The Repressor Element 1 Silencing Transcription Factor (REST), also known as the Neuron-restrictive Silencer Factor (NRSF), plays a pivotal role in such a context as it maintains transcriptional silencing of a range of neuronal genes in differentiated non-neuronal cells, as well as in un-differentiated neuronal cells during early lineage commitment in neurogenesis.

REST, in fact, was originally discovered as a transcriptional repressor of a large number of primarily terminal neuronal differentiation genes in non-neuronal cells and neuronal stem cells (NSCs); its transcription is generally blocked as NSCs undergo differentiation (Majumder, 2006), so that neuronal development can occur properly.

However, REST is expressed in some differentiated neurons and, when bound to a double-stranded small RNA, it is able to function also as an activator of its target gene transcription (Majumder et al., 2006), thus suggesting for REST a complex regulatory function in both embryonic and adult neuronal differentiation.


In addition, REST dysfunction has been implicated in diverse diseases ranging from Down’s syndrome to cardiomyopathy and cancer, emphasising its importance also as a master regulator of normal gene expression programs (Coulson, 2005).

REST contains a DNA-binding domain and two distinct repressor domains, which can interact with several cellular repressor complexes, including huntintin protein (Htt) in the cytoplasm and mSin3A, histone deacetylases (HDACs), N-Cor, CoREST, histone H3-K9 methyltransferase G9a (HMTase), histone H3-K4 demethylase LSD1 (HDMase), DNA methyl transferase 1 (DNMT1), DNA-methyl-CpG-binding protein-2 (MeCP2) and chromatin remodelling complexes SWI/SNF in the nucleus (Fig. 1.1).   Therefore REST serves as a giant communication hub for the cell, having a variety of roles in normal development as well as causing several abnormalities when deregulated (Majumder, 2006).

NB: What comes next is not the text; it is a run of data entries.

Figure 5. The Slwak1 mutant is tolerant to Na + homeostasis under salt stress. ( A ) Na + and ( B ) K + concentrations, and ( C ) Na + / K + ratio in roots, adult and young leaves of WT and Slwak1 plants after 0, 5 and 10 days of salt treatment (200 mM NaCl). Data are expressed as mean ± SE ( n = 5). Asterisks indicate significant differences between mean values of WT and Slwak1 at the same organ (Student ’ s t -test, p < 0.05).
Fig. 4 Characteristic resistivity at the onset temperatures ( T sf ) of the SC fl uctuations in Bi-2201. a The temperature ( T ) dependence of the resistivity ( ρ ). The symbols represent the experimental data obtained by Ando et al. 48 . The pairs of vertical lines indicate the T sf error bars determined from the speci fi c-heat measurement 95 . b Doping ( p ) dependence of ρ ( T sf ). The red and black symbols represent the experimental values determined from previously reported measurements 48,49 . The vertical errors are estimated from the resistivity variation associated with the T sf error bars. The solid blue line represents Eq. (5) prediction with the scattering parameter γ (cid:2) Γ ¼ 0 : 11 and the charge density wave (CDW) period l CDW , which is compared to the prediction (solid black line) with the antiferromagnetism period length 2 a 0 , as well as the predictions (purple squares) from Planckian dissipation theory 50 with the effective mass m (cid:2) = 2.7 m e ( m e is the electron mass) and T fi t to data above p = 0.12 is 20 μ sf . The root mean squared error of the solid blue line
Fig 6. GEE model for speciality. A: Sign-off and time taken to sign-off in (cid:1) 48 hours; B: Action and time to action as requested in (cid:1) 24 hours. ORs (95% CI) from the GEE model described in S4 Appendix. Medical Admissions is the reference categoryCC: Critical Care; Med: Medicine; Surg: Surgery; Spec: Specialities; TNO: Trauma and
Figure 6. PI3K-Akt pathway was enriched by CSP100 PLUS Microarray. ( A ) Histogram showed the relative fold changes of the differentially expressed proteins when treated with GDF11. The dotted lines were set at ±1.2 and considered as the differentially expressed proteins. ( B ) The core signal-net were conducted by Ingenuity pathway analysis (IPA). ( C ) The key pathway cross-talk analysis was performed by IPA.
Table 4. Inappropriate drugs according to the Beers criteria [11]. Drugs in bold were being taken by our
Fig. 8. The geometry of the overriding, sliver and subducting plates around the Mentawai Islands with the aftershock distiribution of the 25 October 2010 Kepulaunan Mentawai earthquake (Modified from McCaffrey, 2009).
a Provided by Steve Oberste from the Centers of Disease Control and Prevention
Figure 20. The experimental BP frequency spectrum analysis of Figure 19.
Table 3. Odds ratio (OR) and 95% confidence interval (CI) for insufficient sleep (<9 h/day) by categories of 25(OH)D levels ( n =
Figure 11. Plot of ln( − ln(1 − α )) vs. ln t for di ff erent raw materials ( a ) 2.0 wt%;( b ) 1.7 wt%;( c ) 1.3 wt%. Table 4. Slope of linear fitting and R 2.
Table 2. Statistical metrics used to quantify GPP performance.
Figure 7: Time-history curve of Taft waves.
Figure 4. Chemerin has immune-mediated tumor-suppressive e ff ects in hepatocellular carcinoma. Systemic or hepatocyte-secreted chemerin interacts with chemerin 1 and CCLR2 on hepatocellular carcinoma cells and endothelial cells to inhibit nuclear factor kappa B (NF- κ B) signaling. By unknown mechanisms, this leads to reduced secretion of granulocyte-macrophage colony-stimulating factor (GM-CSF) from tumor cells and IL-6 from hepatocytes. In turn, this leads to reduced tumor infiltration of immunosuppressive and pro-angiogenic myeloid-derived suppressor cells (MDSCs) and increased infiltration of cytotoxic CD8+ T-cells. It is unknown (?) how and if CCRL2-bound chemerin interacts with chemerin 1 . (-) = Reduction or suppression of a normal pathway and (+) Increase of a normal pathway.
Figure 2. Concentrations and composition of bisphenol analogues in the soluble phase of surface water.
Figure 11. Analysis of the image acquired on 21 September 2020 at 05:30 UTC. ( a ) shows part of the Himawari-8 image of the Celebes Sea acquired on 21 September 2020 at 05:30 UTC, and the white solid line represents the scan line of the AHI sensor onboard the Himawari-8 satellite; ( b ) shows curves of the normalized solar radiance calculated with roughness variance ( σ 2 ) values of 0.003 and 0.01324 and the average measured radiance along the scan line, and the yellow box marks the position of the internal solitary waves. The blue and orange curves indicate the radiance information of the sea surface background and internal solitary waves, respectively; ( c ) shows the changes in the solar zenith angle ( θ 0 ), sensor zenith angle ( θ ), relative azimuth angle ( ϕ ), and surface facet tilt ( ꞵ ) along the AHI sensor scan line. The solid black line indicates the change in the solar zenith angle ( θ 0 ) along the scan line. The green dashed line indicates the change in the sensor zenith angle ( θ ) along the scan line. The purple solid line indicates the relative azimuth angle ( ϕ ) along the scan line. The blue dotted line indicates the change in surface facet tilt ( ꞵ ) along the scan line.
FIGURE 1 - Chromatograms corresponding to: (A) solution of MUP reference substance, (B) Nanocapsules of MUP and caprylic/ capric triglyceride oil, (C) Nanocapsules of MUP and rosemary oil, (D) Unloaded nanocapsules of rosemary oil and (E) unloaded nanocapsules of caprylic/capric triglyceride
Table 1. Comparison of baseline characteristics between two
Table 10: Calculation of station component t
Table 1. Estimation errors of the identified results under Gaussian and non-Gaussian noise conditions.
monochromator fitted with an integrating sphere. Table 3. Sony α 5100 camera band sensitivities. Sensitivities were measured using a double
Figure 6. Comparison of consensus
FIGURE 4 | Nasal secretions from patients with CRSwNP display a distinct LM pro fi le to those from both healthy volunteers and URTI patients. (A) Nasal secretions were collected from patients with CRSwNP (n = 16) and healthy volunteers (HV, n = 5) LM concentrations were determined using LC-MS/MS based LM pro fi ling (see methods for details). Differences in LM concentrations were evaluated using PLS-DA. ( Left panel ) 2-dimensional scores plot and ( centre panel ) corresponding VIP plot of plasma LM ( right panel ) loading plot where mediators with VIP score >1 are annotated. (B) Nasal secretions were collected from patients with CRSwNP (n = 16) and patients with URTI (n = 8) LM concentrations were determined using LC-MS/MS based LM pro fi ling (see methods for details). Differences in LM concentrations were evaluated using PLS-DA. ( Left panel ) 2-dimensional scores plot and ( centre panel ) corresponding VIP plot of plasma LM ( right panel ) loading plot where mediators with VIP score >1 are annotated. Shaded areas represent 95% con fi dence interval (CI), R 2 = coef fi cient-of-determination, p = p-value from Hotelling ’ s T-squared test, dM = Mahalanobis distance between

We are investigating how neuronal differentiation is determined in human and rat cellular systems: particularly, we are studying IGF-I-, phorbol esthers- and retinoids-induced differentiation of SH-SY5Y human neuroblastoma cells and H-19/7 rat hippocampal neurons. Our goal is to unravel cellular and molecular processes responsible for proper neuronal fate acquisition as well as for aberrant differentiation occurring in tumors.

Normal development and abnormal development are, in fact, two sides of the same coin.